The AI is 5% of the work. @alex_prompter argues that the remaining 95% — observability (Langfuse, Braintrust, Helicone), evals, durable runtimes (Temporal, Inngest), guardrails, memory (Pinecone, pgvector, Turbopuffer), tools (MCP servers, E2B, Modal, Browserbase), auth/multi-tenancy, cost controls, human‑in‑the‑loop, prompt versioning, orchestration, and model routing — is the real product.
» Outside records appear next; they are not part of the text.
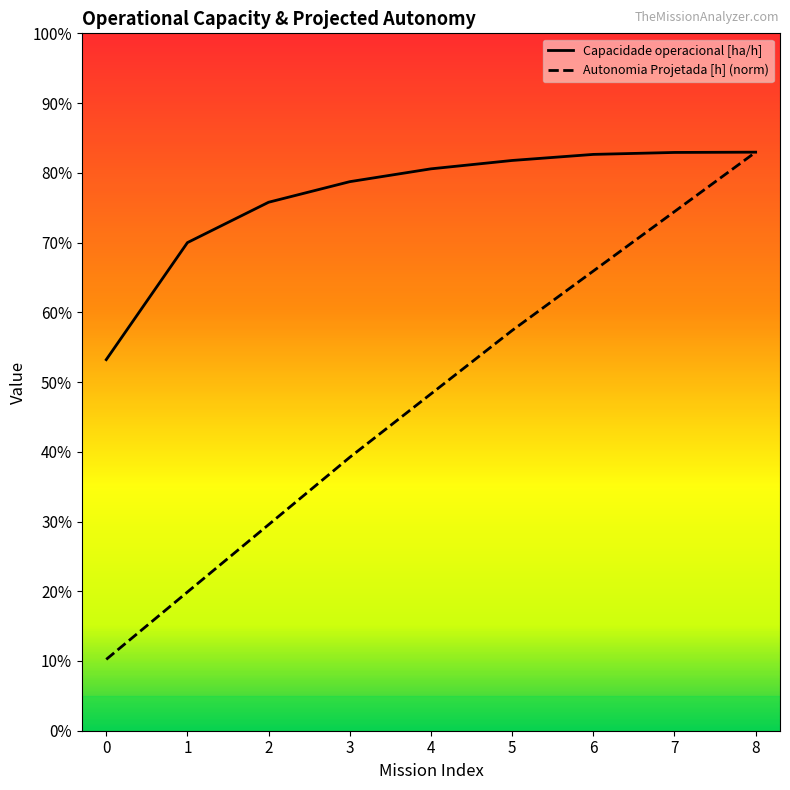

At how many categories does at least one series exceed 0?

9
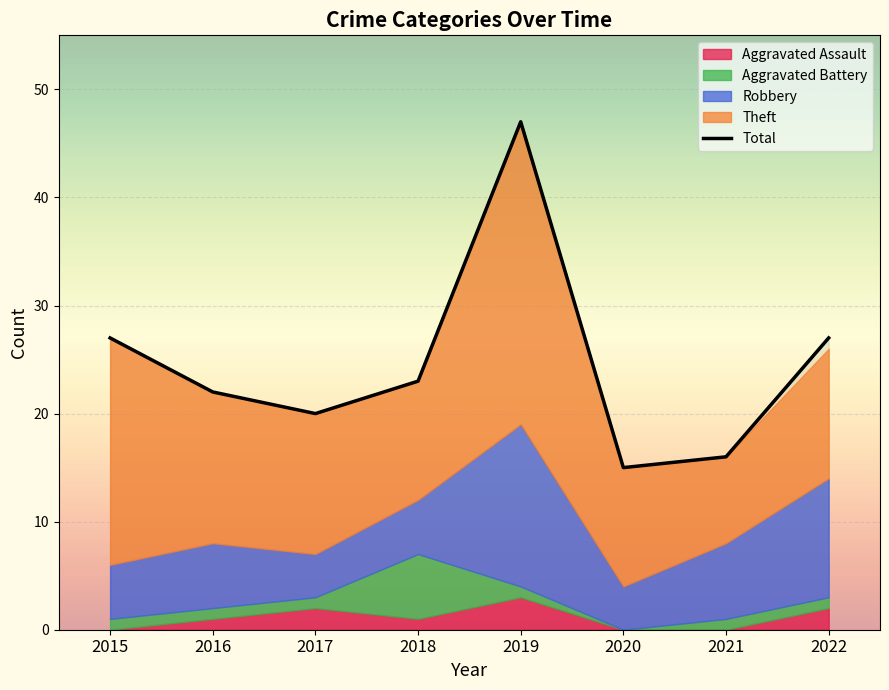

Reading left to right, transcribe all the data shown in this chart.

Aggravated Assault: 0	1	2	1	3	0	0	2
Aggravated Battery: 1	1	1	6	1	0	1	1
Robbery: 5	6	4	5	15	4	7	11
Theft: 21	14	13	11	28	11	8	12
Total: 27	22	20	23	47	15	16	27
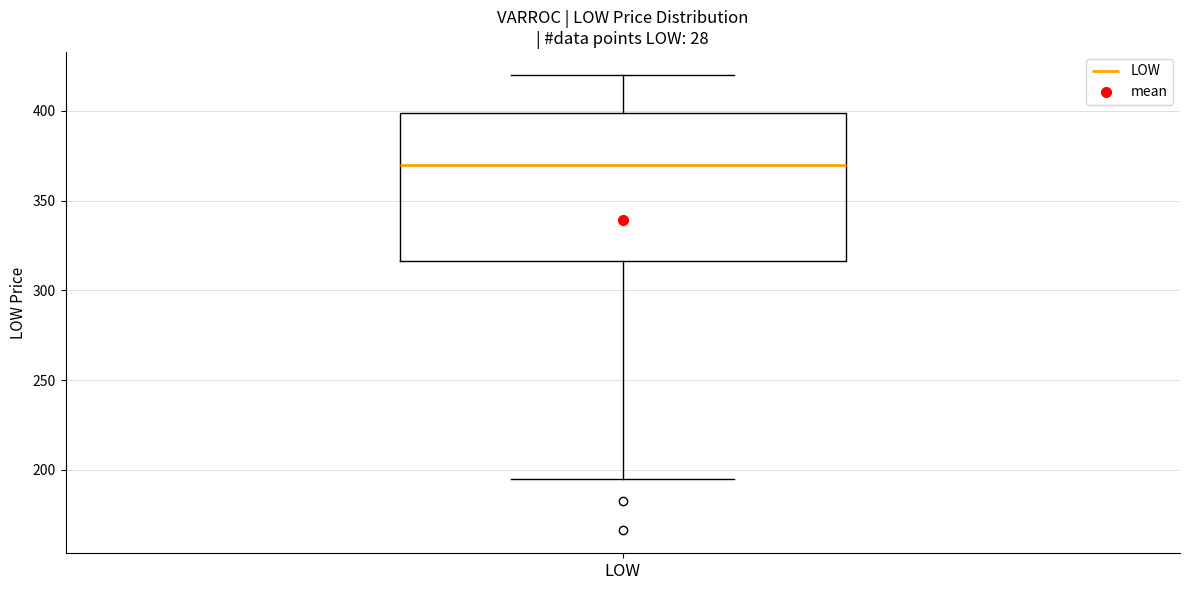

Read this box plot against the y-axis: the position of the median line, the range covered by the box, and the ends of both whiskers. The values are not printed on the chart, so give them approximately, as read against the axis.

median 370, box 315 to 400, whiskers 195 to 420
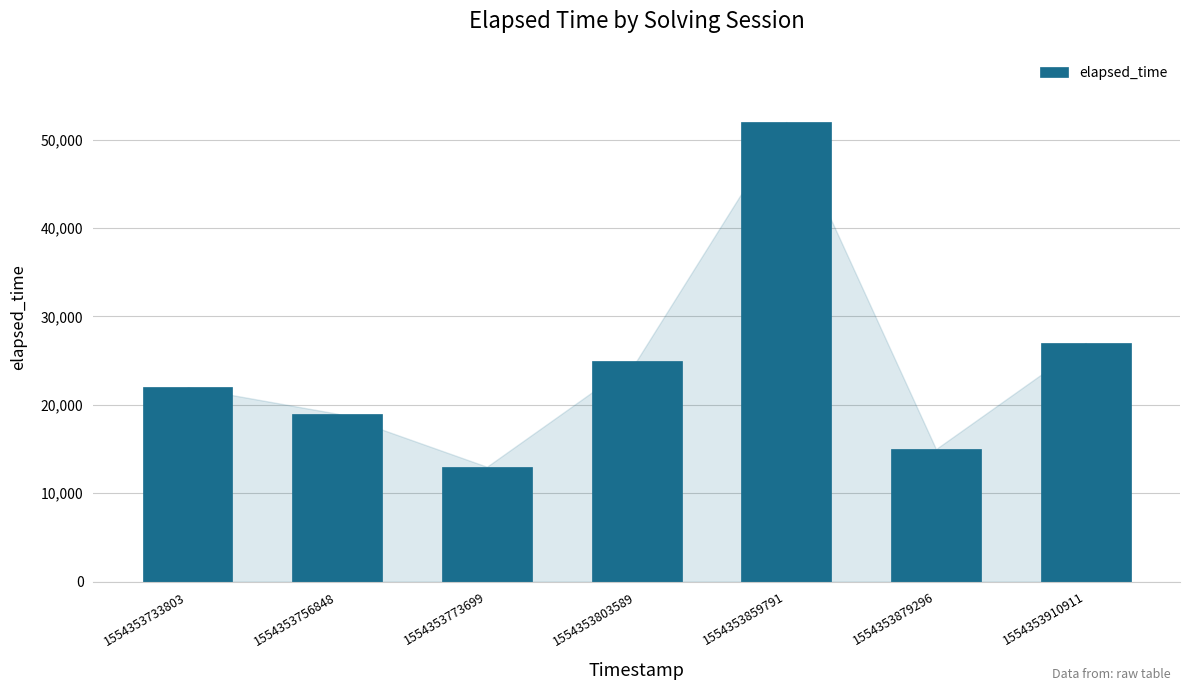

How many bars are there in total?

7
A CTO: observability + evals + durable runtime + guardrails = minimum viable production stack.

Why it matters

Author @alex_prompter (posted 2026-05-13) asserts 'The AI is 5% of the work' and enumerates the 95%: observability (Langfuse, Braintrust, Helicone), evals, durable runtime (Temporal, Inngest), guardrails, memory layer (Pinecone, pgvector, Turbopuffer), tools (MCP servers, E2B, Modal, Browserbase), auth/multi-tenancy, cost controls, human-in-the-loop, prompt versioning, orchestration, and model routing (LiteLLM, Portkey, OpenRouter).

Key details

  • A CTO with 10+ years quoted: 'Observability + evals + durable runtime + guardrails is the minimum viable production stack'; skipping those four produces the 'works-in-demo → on-fire-in-prod' gap killing agent startups right now.
  • Operational recommendations: prefer minimal orchestration with explicit state machines, implement model routing with fallback/prompt caching/version pinning, enforce cost controls and human approval gates (e.g., thresholds for spend or external emails) to prevent runaway agents and cross-tenant data exposure.
Source evidence

The AI is 5% of the work.

The 95% that breaks:
→ Observability (Langfuse, Braintrust, Helicone) - you can't debug what you can't see
→ Evals - regression suites for non-deterministic software. The new CI.
→ Durable runtime (Temporal, Inngest) - so a 10-minute agent run survives a server restart
→ Guardrails - prompt injection detection, PII redaction, output filtering
→ Memory layer - vector DBs (Pinecone, pgvector, Turbopuffer), retrieval, session state
→ Tools layer - MCP servers, sandboxed code execution (E2B, Modal), browser automation (Browserbase)
→ Auth + multi-tenancy - your agent calling Salesforce for customer A must NEVER see customer B's anything
→ Cost controls - agents in runaway loops burn $$ in minutes
→ Human-in-the-loop - approval gates for "spend more than $X" or "send external email"
→ Prompt versioning - prompts are code, treat them like code
→ Orchestration - plan-act-observe-repeat. Most serious teams are moving toward minimal orchestration + explicit state machines over heavy frameworks.
→ Model routing - LiteLLM, Portkey, OpenRouter for fallback, prompt caching, and version pinning so a vendor update doesn't silently change your product

A CTO with 10+ years shipping production gave me the honest version: "Observability + evals + durable runtime + guardrails is the minimum viable production stack.

Skip those four and you get the works-in-demo → on-fire-in-prod gap killing agent startups right now."

The LLM is the easy part.

Everything around it is the actual company.